• _Directions for this task_:
Copy everything in the patch reply from "2015-11-02 07:55:03" down to "well defined semantics.", changing "hibernation" to "suspend to disk".

• _Selected excerpt_:
##############################

LinuxLists.cc - Re: [PATCH 1/3] power, vfs: move away from PF_KTHREAD freezing in favor of fs freezing

2015-11-02 07:55:03

Subject: Re: [PATCH 1/3] power, vfs: move away from PF_KTHREAD freezing in favor of fs freezing

> On Oct 30, 2015, at 21:47, Jiri Kosina <[email protected]> wrote:
>
> From: Jiri Kosina <[email protected]>
>
> Freeze all filesystems during hibernation in favor of dropping kthread
> freezing completely.
>
> Kthread freezing has a history of not very well defined semantics.

##############################

• _Supplied records_:

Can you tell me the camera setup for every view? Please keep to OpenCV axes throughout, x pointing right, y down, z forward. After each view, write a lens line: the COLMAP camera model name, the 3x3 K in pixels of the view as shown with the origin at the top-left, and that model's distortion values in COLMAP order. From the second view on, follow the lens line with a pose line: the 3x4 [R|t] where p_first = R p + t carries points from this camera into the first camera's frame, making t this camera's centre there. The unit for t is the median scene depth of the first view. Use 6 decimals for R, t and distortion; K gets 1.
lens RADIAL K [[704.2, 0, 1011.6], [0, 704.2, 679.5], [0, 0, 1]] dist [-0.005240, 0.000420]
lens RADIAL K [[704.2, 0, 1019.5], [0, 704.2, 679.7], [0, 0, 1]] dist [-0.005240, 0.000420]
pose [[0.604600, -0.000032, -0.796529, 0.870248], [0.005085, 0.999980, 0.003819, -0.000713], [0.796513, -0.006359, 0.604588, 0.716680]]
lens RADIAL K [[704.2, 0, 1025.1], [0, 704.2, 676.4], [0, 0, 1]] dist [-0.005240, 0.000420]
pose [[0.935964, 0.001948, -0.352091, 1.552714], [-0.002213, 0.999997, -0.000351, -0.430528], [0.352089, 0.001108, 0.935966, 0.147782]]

##############################

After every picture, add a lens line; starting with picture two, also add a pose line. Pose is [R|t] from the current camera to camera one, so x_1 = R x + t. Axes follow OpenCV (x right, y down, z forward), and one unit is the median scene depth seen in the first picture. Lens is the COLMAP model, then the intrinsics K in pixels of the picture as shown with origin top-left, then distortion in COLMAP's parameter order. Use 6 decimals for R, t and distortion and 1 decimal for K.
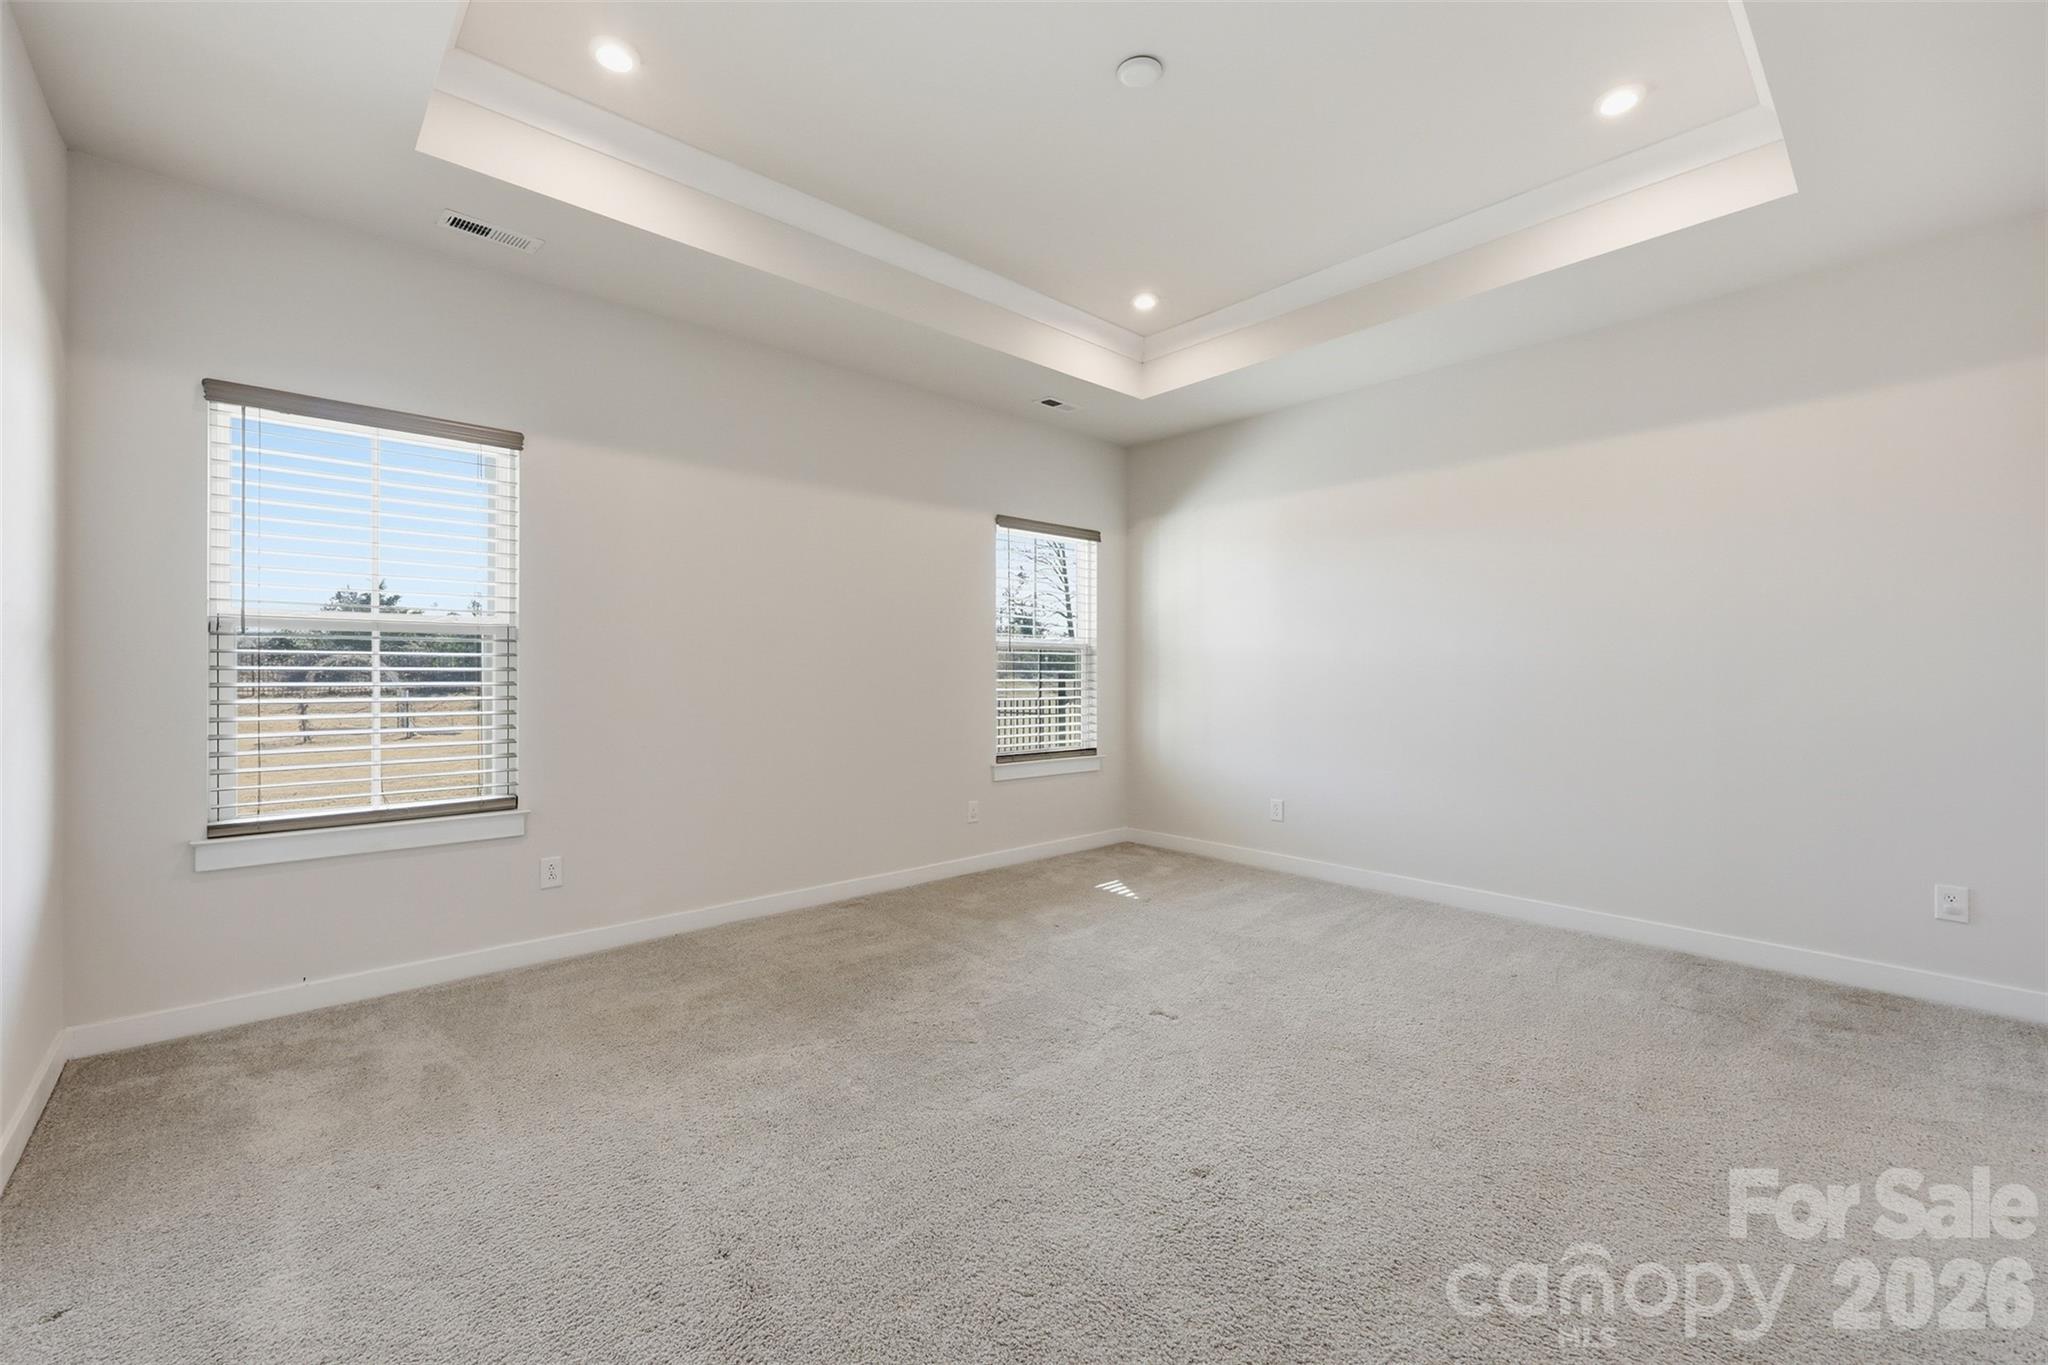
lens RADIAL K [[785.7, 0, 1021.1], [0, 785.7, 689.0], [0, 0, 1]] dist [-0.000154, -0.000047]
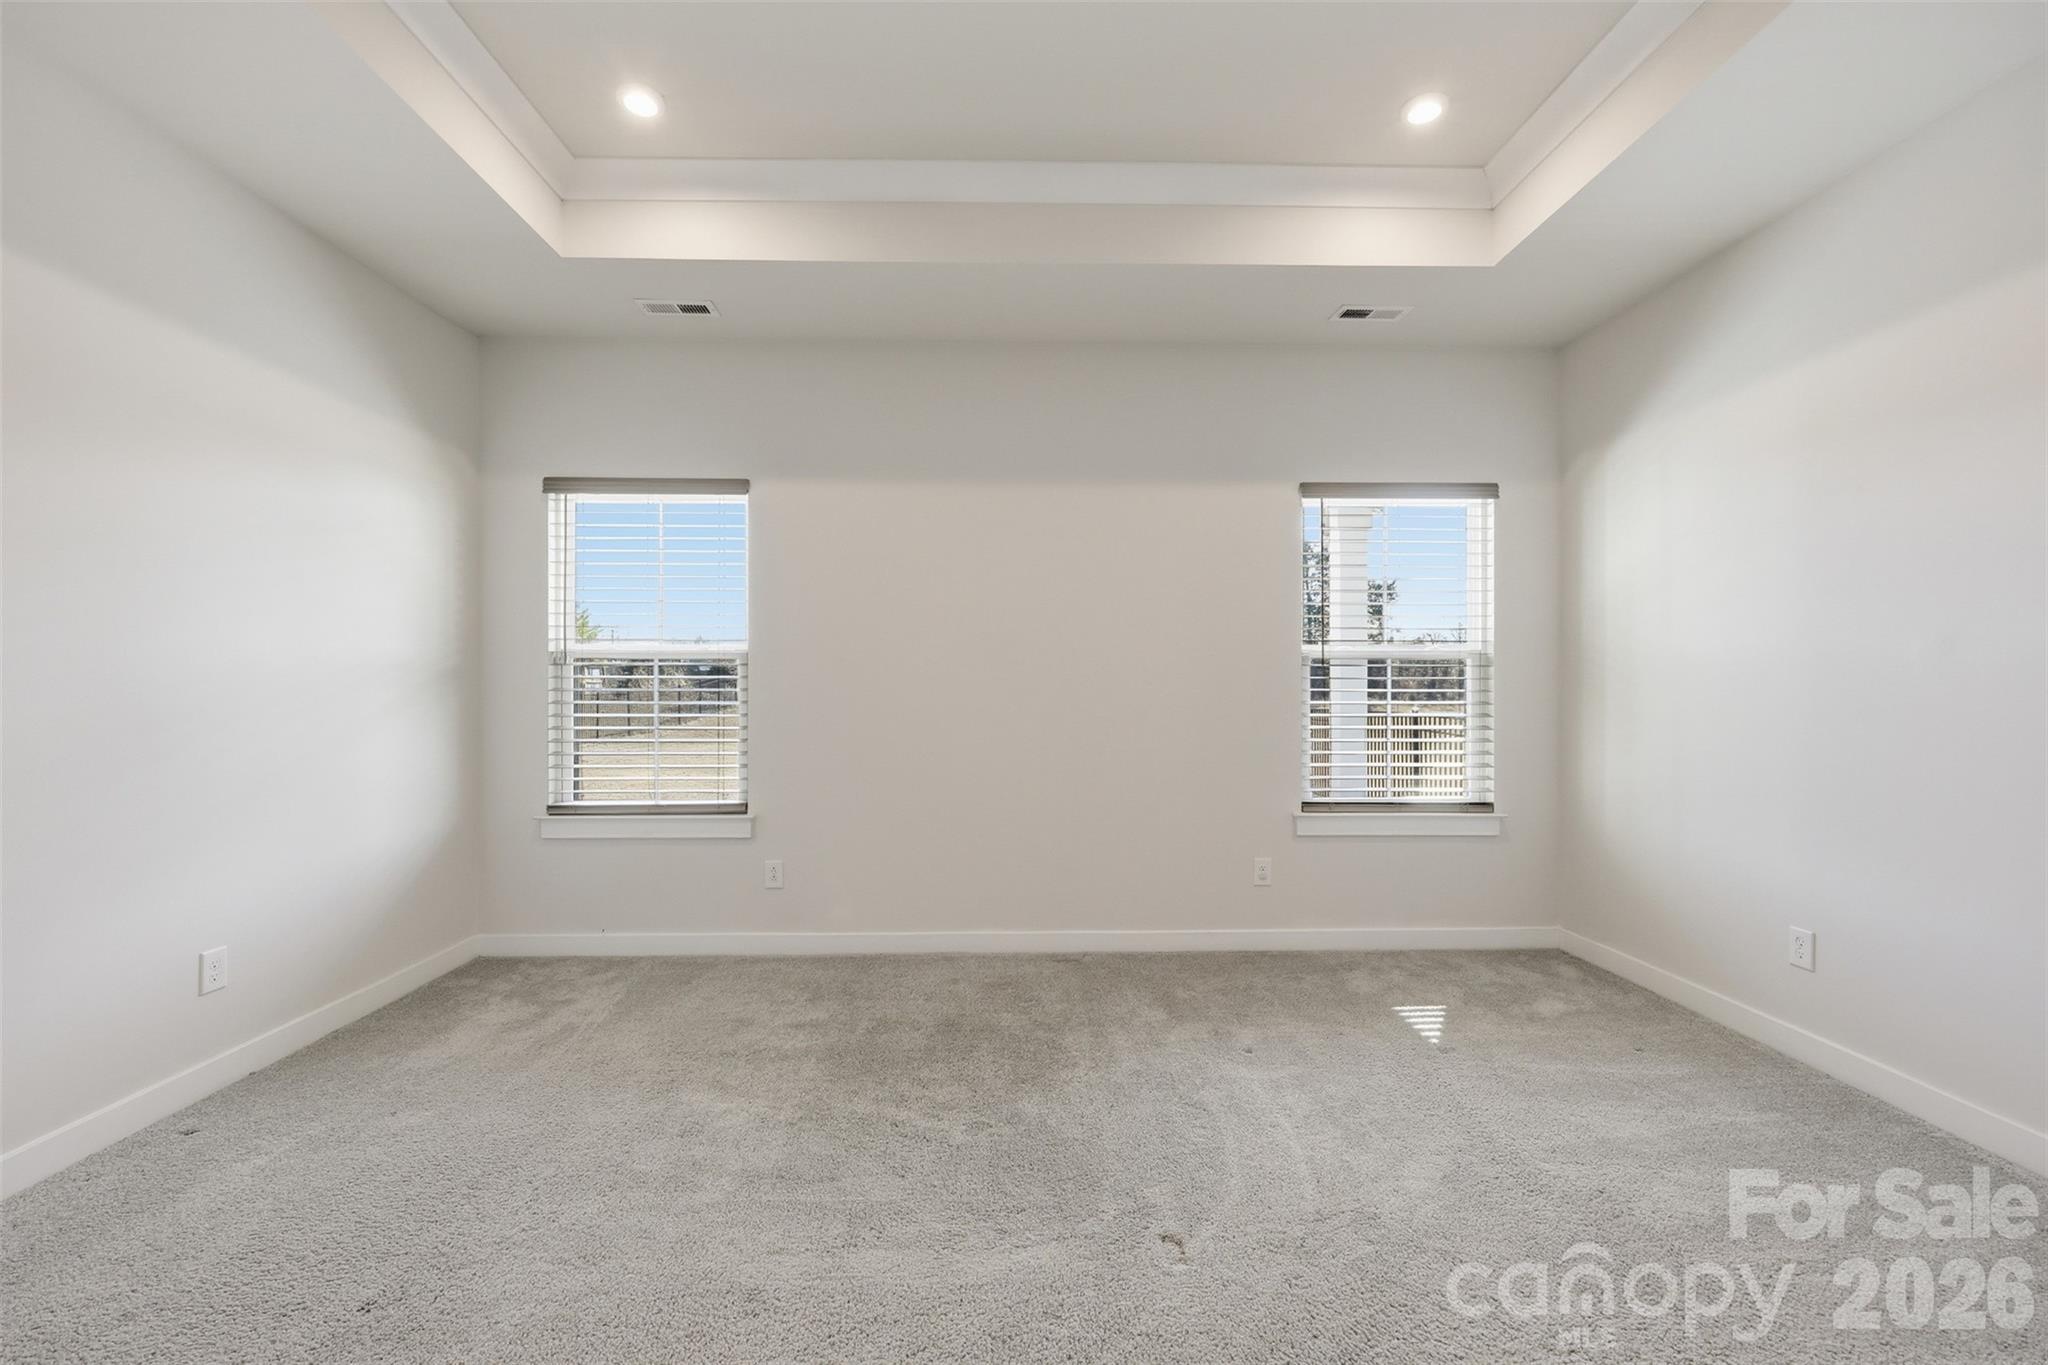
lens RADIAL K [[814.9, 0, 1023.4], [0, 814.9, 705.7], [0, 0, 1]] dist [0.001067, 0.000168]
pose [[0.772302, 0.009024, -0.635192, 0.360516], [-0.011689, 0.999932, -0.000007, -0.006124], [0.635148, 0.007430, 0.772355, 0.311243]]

##############################

• _Result_:
2015-11-02 07:55:03

Subject: Re: [PATCH 1/3] power, vfs: move away from PF_KTHREAD freezing in favor of fs freezing

> On Oct 30, 2015, at 21:47, Jiri Kosina <[email protected]> wrote:
>
> From: Jiri Kosina <[email protected]>
>
> Freeze all filesystems during suspend to disk in favor of dropping kthread
> freezing completely.
>
> Kthread freezing has a history of not very well defined semantics.